Amazon Web Services (AWS) recently announced support for Impala, the open source technology platform developed by Cloudera for querying data in the Hadoop Distributed File System or HBase using SQL-like syntax as elaborated below:
Impala raises the bar for query performance while retaining a familiar user experience. With Impala, you can query data, whether stored in HDFS or Apache HBase – including SELECT, JOIN, and aggregate functions – in real time. Furthermore, it uses the same metadata, SQL syntax (Hive SQL), ODBC driver and user interface (Hue Beeswax) as Apache Hive, providing a familiar and unified platform for batch-oriented or real-time queries. (For that reason, Hive users can utilize Impala with little setup overhead.)

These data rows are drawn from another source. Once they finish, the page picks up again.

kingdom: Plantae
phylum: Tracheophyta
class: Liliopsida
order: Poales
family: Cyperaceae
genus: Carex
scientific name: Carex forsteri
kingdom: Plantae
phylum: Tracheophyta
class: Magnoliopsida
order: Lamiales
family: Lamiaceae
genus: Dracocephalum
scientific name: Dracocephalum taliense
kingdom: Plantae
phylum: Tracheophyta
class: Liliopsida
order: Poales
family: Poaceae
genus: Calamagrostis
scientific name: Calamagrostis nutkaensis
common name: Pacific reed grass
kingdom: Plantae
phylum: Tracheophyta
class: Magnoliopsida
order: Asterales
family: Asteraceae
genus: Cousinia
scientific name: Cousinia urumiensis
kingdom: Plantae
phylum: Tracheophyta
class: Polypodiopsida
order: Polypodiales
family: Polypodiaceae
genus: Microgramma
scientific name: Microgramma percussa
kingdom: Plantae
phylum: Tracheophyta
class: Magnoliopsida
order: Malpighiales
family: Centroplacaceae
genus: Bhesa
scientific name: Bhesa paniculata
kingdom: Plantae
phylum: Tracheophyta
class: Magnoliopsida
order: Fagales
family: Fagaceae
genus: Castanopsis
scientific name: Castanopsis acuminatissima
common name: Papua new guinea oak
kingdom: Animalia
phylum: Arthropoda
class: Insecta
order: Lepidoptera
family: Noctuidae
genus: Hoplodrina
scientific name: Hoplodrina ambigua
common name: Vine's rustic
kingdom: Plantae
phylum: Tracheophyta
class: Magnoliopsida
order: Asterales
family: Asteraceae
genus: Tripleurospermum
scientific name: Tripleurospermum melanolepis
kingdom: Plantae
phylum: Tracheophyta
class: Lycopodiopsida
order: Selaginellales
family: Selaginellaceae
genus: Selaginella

Amazon Web Services introduced Impala as part of the Amazon Elastic MapReduce project. Users will need to run Hadoop clusters that use Hadoop 2.x in order to take advantage of its Hadoop offering. Impala users can run queries on data sets in real time and enjoy low latency times enabled by the platform’s distributed query engine that allows Impala to boast speed and performance benefits over Apache Hive. The availability of Impala on the Amazon Web Services platform comes just weeks after its release of Amazon Kinesis, its platform for collecting and storing real time big data streams, and subsequently underscores the seriousness with which AWS plans to deploy products designed for the big data space.